Tunisia must prioritize right to education as it proceeds with reforms - UN
|Publisher||UN News Service|
|Publication Date||9 May 2012|
|Cite as||UN News Service, Tunisia must prioritize right to education as it proceeds with reforms - UN, 9 May 2012, available at: http://www.refworld.org/docid/4facd47d2.html [accessed 5 October 2015]|
"Tunisia is at a turning point in its history," the UN Special Rapporteur on the right to education, Kishore Singh, stressed at the end of his first fact-finding mission to the country.
"If it fails to secure in its new Constitution and its new laws the highest standards of protection of human rights, particularly the right to education, Tunisia will miss a historic opportunity," he added.
It was the people of Tunisia that inspired the region last year when they stood up to demand democracy and freedom, sparking a wave of popular uprisings across North Africa and the Middle East, that became known collectively as the Arab Spring. These movements have led to changes in government in Tunisia, Egypt, Libya and Yemen, and to uprisings in Bahrain and Syria, among other countries.
Mr.
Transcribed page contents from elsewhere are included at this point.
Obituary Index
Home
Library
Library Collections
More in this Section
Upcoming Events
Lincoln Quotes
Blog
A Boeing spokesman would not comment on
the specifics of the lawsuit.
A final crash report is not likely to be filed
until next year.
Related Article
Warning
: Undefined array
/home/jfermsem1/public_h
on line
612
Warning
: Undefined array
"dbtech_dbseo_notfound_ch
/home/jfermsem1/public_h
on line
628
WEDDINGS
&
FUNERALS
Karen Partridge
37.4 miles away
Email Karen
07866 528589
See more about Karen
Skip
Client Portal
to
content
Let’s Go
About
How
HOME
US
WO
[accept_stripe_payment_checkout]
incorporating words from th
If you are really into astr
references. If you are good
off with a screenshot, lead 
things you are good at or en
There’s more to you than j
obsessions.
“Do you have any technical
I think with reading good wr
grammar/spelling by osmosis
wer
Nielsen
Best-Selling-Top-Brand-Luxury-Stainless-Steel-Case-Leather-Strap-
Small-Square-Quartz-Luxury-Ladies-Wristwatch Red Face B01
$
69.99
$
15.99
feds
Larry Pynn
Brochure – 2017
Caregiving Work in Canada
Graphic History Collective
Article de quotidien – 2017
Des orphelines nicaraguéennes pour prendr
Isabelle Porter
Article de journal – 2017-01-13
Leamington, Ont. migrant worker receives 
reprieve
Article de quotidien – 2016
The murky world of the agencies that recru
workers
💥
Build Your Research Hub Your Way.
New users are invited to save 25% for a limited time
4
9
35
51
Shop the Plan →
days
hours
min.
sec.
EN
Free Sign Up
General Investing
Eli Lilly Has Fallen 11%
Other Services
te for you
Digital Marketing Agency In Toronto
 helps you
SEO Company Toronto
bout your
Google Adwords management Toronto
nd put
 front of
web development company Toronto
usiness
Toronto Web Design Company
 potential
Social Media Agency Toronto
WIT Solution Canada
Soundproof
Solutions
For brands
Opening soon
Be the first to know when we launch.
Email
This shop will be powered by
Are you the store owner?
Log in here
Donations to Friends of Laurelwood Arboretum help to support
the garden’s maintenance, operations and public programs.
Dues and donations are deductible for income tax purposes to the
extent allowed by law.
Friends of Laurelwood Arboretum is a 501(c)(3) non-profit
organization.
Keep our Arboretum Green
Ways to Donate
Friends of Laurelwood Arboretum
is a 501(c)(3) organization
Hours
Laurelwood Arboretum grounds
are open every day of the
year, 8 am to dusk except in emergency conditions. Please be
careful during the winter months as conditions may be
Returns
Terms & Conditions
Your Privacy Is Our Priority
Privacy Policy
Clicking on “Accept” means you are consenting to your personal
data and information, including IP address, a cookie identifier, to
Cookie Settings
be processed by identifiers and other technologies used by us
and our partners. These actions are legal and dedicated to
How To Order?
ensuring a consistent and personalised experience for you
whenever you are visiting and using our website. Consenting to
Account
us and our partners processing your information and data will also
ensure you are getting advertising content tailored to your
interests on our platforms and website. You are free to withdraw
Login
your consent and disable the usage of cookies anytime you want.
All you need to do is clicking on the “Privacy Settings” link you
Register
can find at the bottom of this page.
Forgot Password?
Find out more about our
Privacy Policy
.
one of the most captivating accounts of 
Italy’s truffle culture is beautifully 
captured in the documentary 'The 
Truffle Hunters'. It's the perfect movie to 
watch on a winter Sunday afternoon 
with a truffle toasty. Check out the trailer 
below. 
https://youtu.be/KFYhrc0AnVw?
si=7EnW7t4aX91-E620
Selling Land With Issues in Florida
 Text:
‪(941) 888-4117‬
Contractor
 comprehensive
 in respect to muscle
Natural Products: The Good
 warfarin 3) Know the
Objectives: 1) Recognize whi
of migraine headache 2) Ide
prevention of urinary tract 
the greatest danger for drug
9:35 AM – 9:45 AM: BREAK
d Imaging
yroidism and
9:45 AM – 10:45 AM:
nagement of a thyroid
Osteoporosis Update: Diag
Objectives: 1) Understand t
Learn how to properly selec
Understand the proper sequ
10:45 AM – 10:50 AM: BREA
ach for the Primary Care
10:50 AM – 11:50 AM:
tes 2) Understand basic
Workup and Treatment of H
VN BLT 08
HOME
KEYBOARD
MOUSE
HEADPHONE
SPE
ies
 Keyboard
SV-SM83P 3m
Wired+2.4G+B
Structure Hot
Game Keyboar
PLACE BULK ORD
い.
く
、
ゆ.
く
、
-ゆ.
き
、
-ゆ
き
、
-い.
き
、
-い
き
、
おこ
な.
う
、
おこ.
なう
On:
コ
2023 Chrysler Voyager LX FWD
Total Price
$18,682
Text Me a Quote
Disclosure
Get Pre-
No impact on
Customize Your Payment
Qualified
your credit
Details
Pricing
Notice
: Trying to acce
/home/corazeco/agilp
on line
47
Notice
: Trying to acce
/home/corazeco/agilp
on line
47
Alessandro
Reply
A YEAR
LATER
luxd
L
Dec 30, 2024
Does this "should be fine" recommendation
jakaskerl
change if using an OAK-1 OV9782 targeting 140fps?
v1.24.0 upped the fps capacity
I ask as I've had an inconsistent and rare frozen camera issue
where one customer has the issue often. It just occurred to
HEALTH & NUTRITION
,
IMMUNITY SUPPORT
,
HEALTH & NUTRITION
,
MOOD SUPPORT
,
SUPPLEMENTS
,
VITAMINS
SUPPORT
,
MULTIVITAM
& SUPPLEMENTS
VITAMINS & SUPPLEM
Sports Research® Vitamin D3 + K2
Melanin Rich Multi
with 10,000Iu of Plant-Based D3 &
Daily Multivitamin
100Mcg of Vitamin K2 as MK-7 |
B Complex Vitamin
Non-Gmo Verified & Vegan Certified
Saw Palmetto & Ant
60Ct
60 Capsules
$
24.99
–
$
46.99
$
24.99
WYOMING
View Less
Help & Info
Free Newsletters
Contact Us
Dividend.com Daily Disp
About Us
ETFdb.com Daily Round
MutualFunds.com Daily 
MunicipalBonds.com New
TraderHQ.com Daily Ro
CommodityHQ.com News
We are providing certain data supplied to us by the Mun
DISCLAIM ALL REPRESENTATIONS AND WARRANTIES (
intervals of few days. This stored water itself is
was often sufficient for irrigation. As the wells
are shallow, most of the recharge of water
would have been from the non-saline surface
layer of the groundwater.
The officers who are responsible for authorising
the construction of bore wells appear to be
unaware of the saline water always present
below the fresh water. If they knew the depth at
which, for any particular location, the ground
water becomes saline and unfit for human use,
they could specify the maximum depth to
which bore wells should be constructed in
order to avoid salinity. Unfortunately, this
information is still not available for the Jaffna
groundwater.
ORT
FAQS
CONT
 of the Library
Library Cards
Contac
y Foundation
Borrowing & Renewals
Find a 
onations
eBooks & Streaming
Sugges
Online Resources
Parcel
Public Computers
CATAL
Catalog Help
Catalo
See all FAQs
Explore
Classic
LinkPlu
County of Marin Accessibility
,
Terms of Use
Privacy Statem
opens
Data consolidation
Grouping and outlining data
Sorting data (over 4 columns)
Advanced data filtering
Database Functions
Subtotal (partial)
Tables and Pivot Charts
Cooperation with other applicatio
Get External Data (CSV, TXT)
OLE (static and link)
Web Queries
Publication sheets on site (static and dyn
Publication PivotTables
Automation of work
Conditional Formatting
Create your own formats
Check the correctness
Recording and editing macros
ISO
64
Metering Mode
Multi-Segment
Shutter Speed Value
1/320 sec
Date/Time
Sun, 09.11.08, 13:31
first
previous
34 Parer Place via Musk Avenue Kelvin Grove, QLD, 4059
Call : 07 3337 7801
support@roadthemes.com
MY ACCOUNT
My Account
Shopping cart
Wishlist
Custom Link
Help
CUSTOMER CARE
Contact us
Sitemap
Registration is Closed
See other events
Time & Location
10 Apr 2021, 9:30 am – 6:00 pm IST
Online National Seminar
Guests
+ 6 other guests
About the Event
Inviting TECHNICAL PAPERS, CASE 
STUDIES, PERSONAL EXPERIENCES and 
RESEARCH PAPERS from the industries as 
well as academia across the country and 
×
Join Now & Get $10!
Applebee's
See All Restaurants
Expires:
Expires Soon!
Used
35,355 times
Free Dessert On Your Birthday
Singh, in a statement to the press, stressed the need for the Tunisian authorities to preserve the gains and "arm themselves to face the challenges of the future."
He reminded the Government of its obligation to guarantee and protect academic freedom in a country where violence perpetrated by extremist religious groups has recently taken place in universities, and pointed to the disparities between urban and rural areas with regard to access to education.
The expert welcomed Tunisia's progress in the field of education since its independence in 1956, noting in particular the country's national laws on education and the level of access to primary education shown by "remarkable" school enrolment rates.
He also commended the important level of funding assigned to education, and was pleased to note that females account for almost two-thirds of students enrolled in secondary education.
Independent experts, or special rapporteurs, like Mr. Singh, are appointed by the Geneva-based Human Rights Council to examine and report back on a country situation or a specific human rights theme. They work in an independent and unpaid capacity.
Mr. Singh will present his final conclusions and recommendations of his 10-day visit to Tunisia to a forthcoming session of the Council.